The employer’s decision undercut one of President Biden’s most important attempts to contain the virus and left the country with a patchwork of state laws and policies, leaving companies and businesses largely on their own.

Companies have taken different positions on whether to require employees to get vaccinated. According to the New York Times:

Several major companies, including United Airlines and Tyson Foods, have been authorized, while others have delayed and waited for legal disputes to be resolved. Some companies have been worried about losing employees at a time when workers are already scarce. While authorized companies say those concerns are largely unfulfilled, a state requirement could help ease them.

The three largest U.S. employers, Walmart, Amazon and JPMorgan, have yet to make broad demands on their employees. Some waiting companies expressed concern about the cost of setting up testing programs and resistance from unvaccinated employees.

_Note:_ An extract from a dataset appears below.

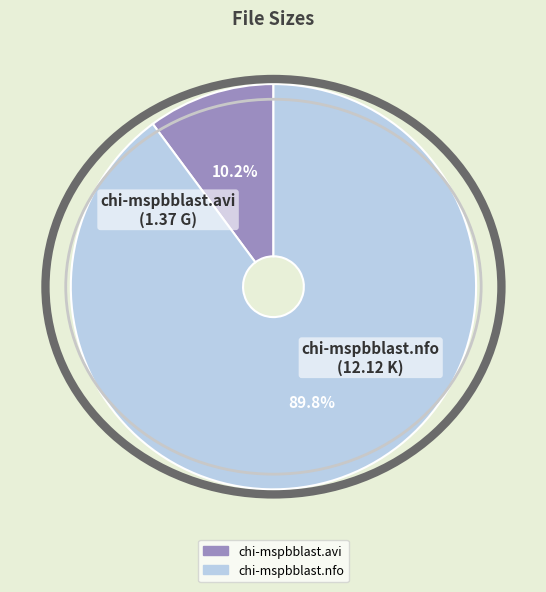

What percentage is NOT represented by chi-mspbblast.avi?

89.8%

Separate health care worker assignments are maintained and apply to nearly all U.S. health care workers. If HHS pursues this mission aggressively, it could exacerbate the crisis employment situation in the healthcare sector, as many unvaccinated healthcare workers may now choose to quit rather than comply.

States such as California have decided to allow asymptomatic health care workers who test positive to remain on their posts — even though it recommends deploying them to care for COVID-19 patients.

Once the appeals are exhausted, the court may soon grant a scrip to more fully consider the OSHA and HHS vaccine regulations. At that point, it appears that OSHA’s authorization will be completely overturned, while the courts will uphold HHS’s authorization.

State-level vaccine mandates will come to the fore as the Biden administration’s ability to implement a national vaccine policy through OSHA is hampered. Unless Congress decides to act — which is highly unlikely at the moment, especially given the deep divisions in COVID-19 policy and questions about the continued effectiveness of a vaccine, especially as new virus variants emerge.

According to the New York Times:

The Supreme Court has repeatedly upheld state vaccine mandates in a variety of settings in response to constitutional challenges. The two cases decided on Thursday dealt with a different issue of whether Congress has authorized the executive branch to make those requirements.